#### SELECTED PASSAGE

This was, and will continue to be, mostly awesome. New things to listen to, new places to go, new sounds to hear.

But not all of it is that great, as with the removal of scarcity meant there was no underground for this to dwell in for all that long before they go prematurely big. Or, at the very least, latched onto an chewed through by the novelty hungry machine that was the media. As more and more obscure things came into sight they were all now given their moment in the sun, but often before they could organically grow enough of a following to survive that moment or capitalize on it. Scenes didn't have enough time to become actually big before being pronounced the Next Big Thing and then tossed aside as the long queue of Next Big Things was worked through as rapidly as possible. Things also haven't been helped by the increased discover-ability to the listening public has come along an increased dispensability, as it too goes through a thirsty journey towards novelty and freshness. It is perfectly possible to hear about a new scene on the Monday, have listened to the music on the Tuesday, to have sourced all the fashions on the Wednesday, and know about all the events on the Thursday. Weather someone will then actually go to the event on the Friday is up for debate, as they could easily have moved onto the next thing before then. Scene-hopping and a cultural flatness brought on by observing rather than engaging is developing, you don't even have to go to the shows any longer as you can see it through someone else’s phone video so how can a new scene maintain the excitement needed to become "big" when all of it's mystique is gone at the very first whiff of discovery?

Instead of bigness we have, in most cases, an outbreak of smallness. Niches and specific scenes are totally possible because you can find enough people to keep them going, which is a great thing in many ways but it also leads to the balkanisation that was described above and a staleness that people don't seem to quite get. For example I recently had a friend make the very reasonable and true comment that nothing new had happened in Classic Metal for years now, but I had to point out that that was because all the things that could happen with it had happened about 20 years ago with Nu Metal. With any kind of music its the simple case that if you're going to have a genre described by standing still and a scene made up of people who want a very specific thing it can't evolve or significantly grow because it's whole reason to exist is it's constraints, it's like looking at Baroque and going "well I like it but can we throw in some synths and blastbeats?" The availability of the niche scene has created its own bottleneck where things can't evolve without having to exit the scene, and because there isn't as much group experience available it's not by gathering more people around it but by going and creating it's whole own new scene.


The fact that hardly any new acts that could authentically be described as "underground" are making it into the charts (even the previously awesome 40 to 20 region) is testament to this by itself, with the aging of the headline acts at underground events giving further fuel to it. And it's only going to get worse, as the money is falling out of music so bands and events have less ability to hang around that long and more intensive to find and focus on a specific market. The removal of the bottlenecks has leveled the playing fields, it's just that it appears to have done it by driving things down rather than bringing everyone up. This is why, more than ever, it's important to get out there and represent not just your particular scene but the broad umbrella scene that it came from, to help and keep everyone afloat. Plus, you never know: you might hear something you like but never thought of listening to before.

#### DATA SHOWN
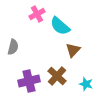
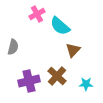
cyan star: rotated 16 degrees counterclockwise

#### REQUIRED ACTIONS
(1) Answer from the passage on music scenes:
(a) On which day of the week can someone have sourced all the fashions of a new scene?
(b) In what genre did a friend say nothing new had happened for years?
(c) Which region of the charts is called previously awesome?
(2) Decide whether each statement agrees with the passage on music scenes. Answer yes or no and quote the words that decide it.
(a) The removal of the bottlenecks leveled the playing fields by bringing everyone up.
(b) Everything that could happen with Classic Metal had happened about 20 years ago with Nu Metal.
(c) More money is coming into music.
The listing is separate material, unrelated to the passage on music scenes.

#### ANSWERS PER TASK
(1)
(a) Wednesday
(b) Classic Metal
(c) The 40 to 20 region

(2)
(a) No: "it appears to have done it by driving things down rather than bringing everyone up"
(b) Yes: "all the things that could happen with it had happened about 20 years ago with Nu Metal"
(c) No: "the money is falling out of music"